▸ **JOB ITEM**
When you reach the line with "plate: present [600,356,700,383]" in the records below, begin transcribing exactly and continue up to and including the line with "cutting board: present", leaving out every picture.

▸ **TASK DATA**
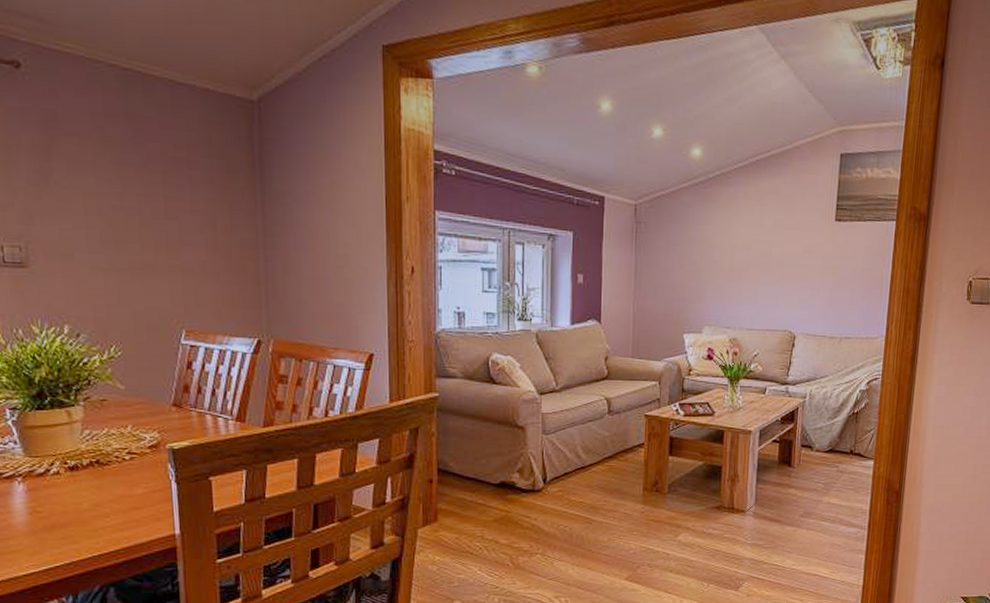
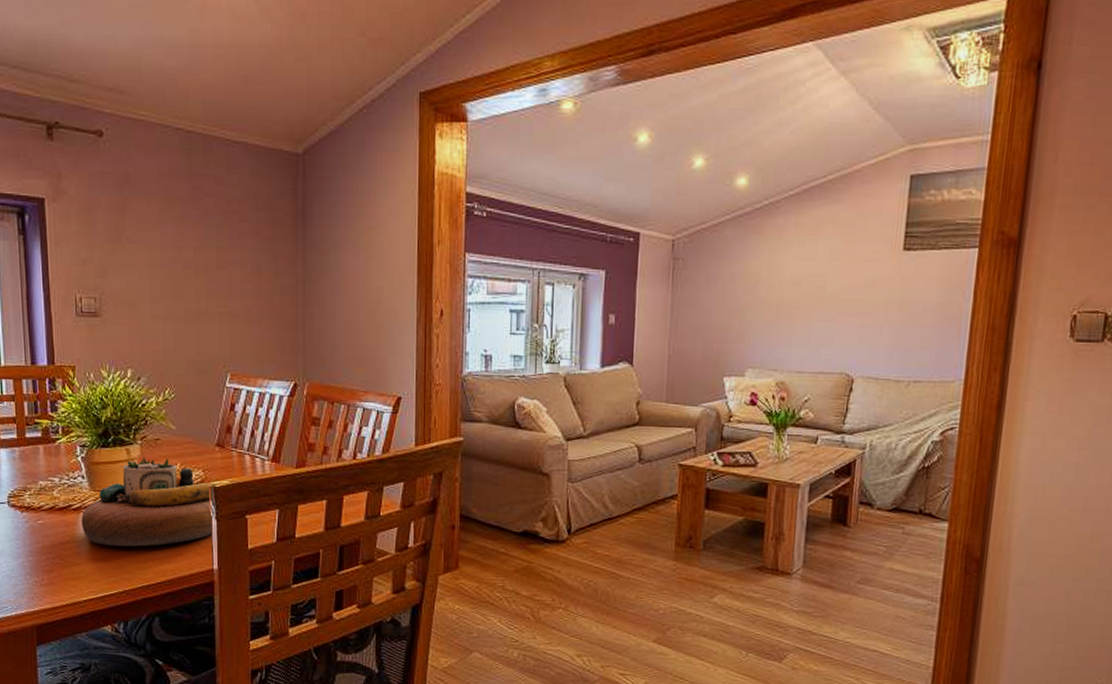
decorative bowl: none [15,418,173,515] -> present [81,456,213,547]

==

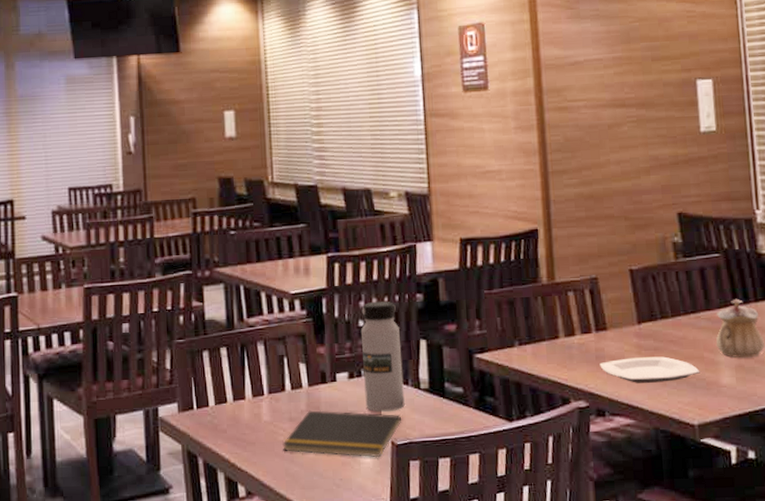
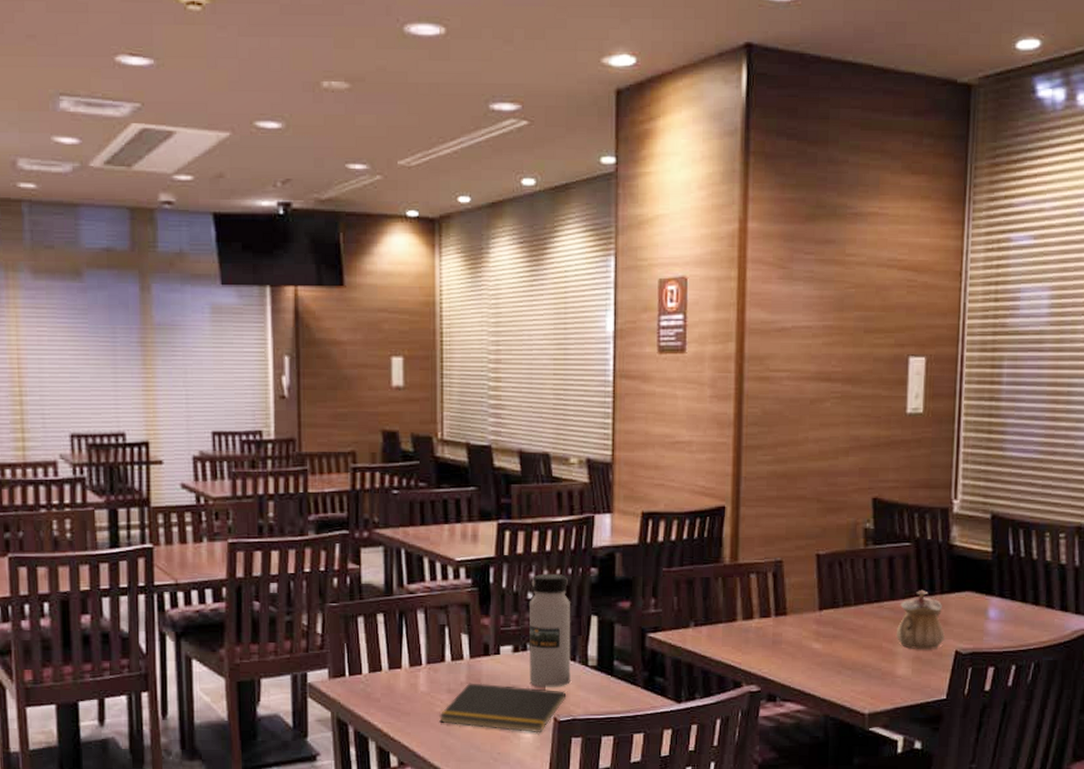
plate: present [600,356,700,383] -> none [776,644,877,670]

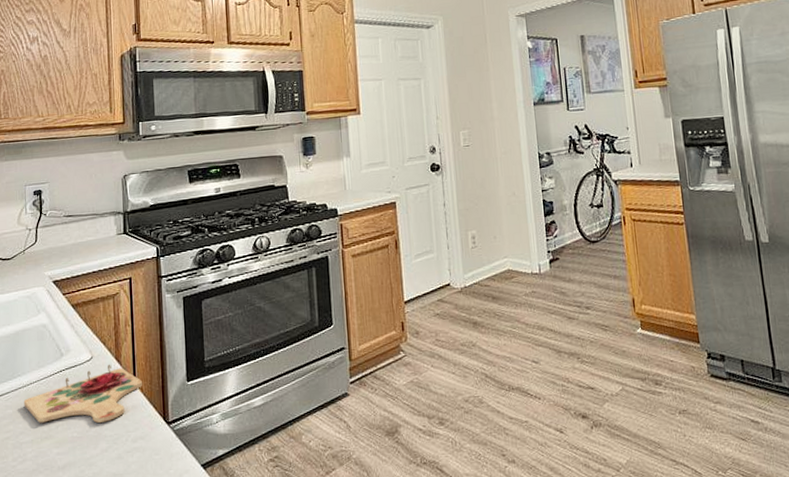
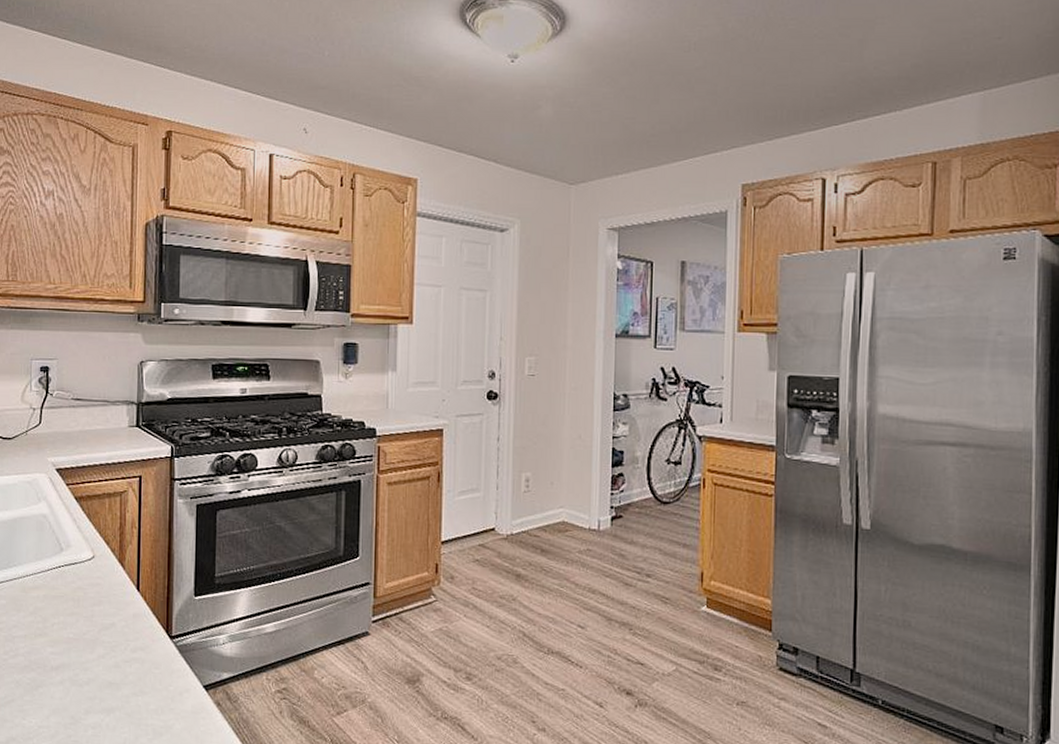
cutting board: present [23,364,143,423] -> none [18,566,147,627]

---

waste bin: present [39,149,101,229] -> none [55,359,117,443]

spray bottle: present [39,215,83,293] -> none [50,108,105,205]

▸ **SOLUTION FOR THIS PROBLEM**
plate: present [600,356,700,383] -> none [776,644,877,670]

cutting board: present [23,364,143,423] -> none [18,566,147,627]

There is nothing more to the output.